When you visit a webpage, your web browser renders an HTML document with CSS and Javascript to produce a visually appealing page. For example, to us, the Boulder Humane Society's listing of dogs available for adoption looks something like what's displayed at the top of the browser below:
But to your web browser, the page actually looks like the HTML source code (basically instructions for what text and images to show and how to do so) shown at the bottom of the page. To see the source code of a webpage, in Safari, go to Develop > Show Page Source
or in Chrome, go to Developer > View Source
.
To request the HTML for a page in Python, you can use the Python package requests
, as such:
In [3]:
pet_pages = ["https://www.boulderhumane.org/animals/adoption/dogs",
"https://www.boulderhumane.org/animals/adoption/cats",
"https://www.boulderhumane.org/animals/adoption/adopt_other"]
r = requests.get(pet_pages[0])
html = r.text
print(html[:500]) # Print the first 500 characters of the HTML. Notice how it's the same as the screenshot above.
Now that we've downloaded the HTML of the page, we next need to parse it. Let's say we want to extract all of the names, ages, and breeds of the dogs, cats, and small animals currently up for adoption at the Boulder Humane Society.
Actually, navigating to the location of those attributes in the page can be somewhat tricky. Luckily HTML has a tree-structure, as shown below, where tags fit inside other tags. For example, the title
of the document is located within its head
, and within the larger html
document (<html> <head> <title> </title> ... </head>... </html>
).
To find the first pet on the page, we'll find that HTML element's "CSS selector". Within Safari, hover your mouse over the image of the first pet and then control+click on the image. This should highlight the section of HTML where the object you are trying to parse is found. Sometimes you may need to move your mouse through the HTML to find the exact location of the object (see GIF).

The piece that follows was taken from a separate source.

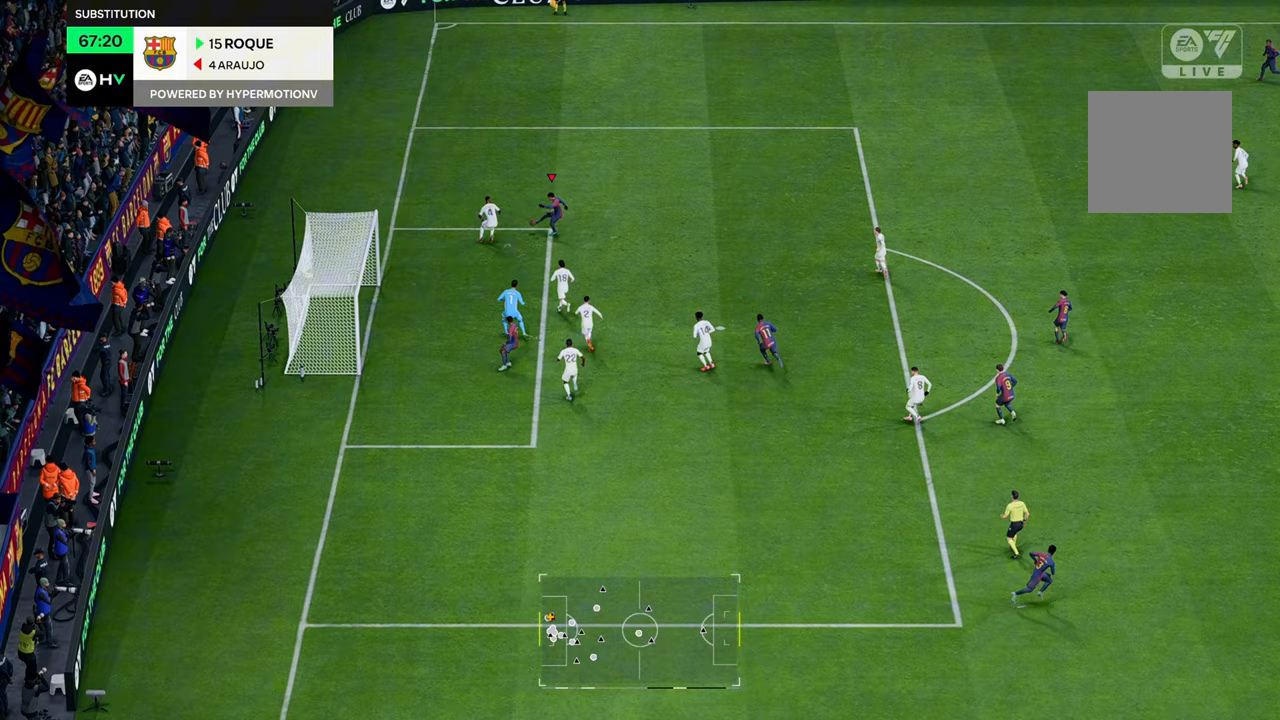
Gameplay with a controller (Xbox layout); each line is a JSON object with the inputs held at the frame after it. "events" lists button and stick changes between this image and that frame as [ms after this image, input, new state], when the widget could be followed in between. Not read: L3 R3.
{"buttons": ["R2"], "left_stick": "down-left", "right_stick": "center", "events": [[83, "left_stick", "down"], [383, "left_stick", "down-left"]]}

(You can also go to 'Develop > Show Page Source' and then click 'Elements'. Hover your mouse over sections of the HTML until the object you are trying to find is highlighted within your browser.)
BeautifulSoup is a Python library for parsing HTML. We'll pass the CSS selector that we just copied to BeautifulSoup to grab that object. Notice below how select
-ing on that pet, shows us all of its attributes.
In [5]:
soup = BeautifulSoup(html, 'html.parser')
pet = soup.select("#block-system-main > div > div > div.view-content > div.views-row.views-row-1.views-row-odd.views-row-first.On.Hold")
print(pet)
Furthermore, we can select the name, breeds, age, and gender of the pet by find
-ing the div
tags which contain this information. Notice how the div
tag has the attribute (attrs
) class
with value "views-field views-field-field-pp-animalname".
In [6]:
name = pet[0].find('div', attrs = {'class': 'views-field views-field-field-pp-animalname'})
primary_breed = pet[0].find('div', attrs = {'class': 'views-field views-field-field-pp-primarybreed'})
secondary_breed = pet[0].find('div', attrs = {'class': 'views-field views-field-field-pp-secondarybreed'})
age = pet[0].find('div', attrs = {'class': 'views-field views-field-field-pp-age'})
In [7]:
# We can call `get_text()` on those objects to print them nicely.
print({
"name": name.get_text(strip = True),
"primary_breed": primary_breed.get_text(strip = True),
"secondary_breed": secondary_breed.get_text(strip = True),
"age": age.get_text(strip=True)
})
Now to get at the HTML object for each pet, we could find the CSS selector for each. Or, we can exploit the fact that every pet lives in a similar HTML structure for each pet. That is, we can find all of the div tags with the class attribute which contain the string views-row
. We'll print out their attributes like we just did.
In [8]:
all_pets = soup.find_all('div', {'class': 'views-row'})
In [9]:
for pet in all_pets:
name = pet.find('div', {'class': 'views-field views-field-field-pp-animalname'}).get_text(strip=True)
primary_breed = pet.find('div', {'class': 'views-field views-field-field-pp-primarybreed'}).get_text(strip=True)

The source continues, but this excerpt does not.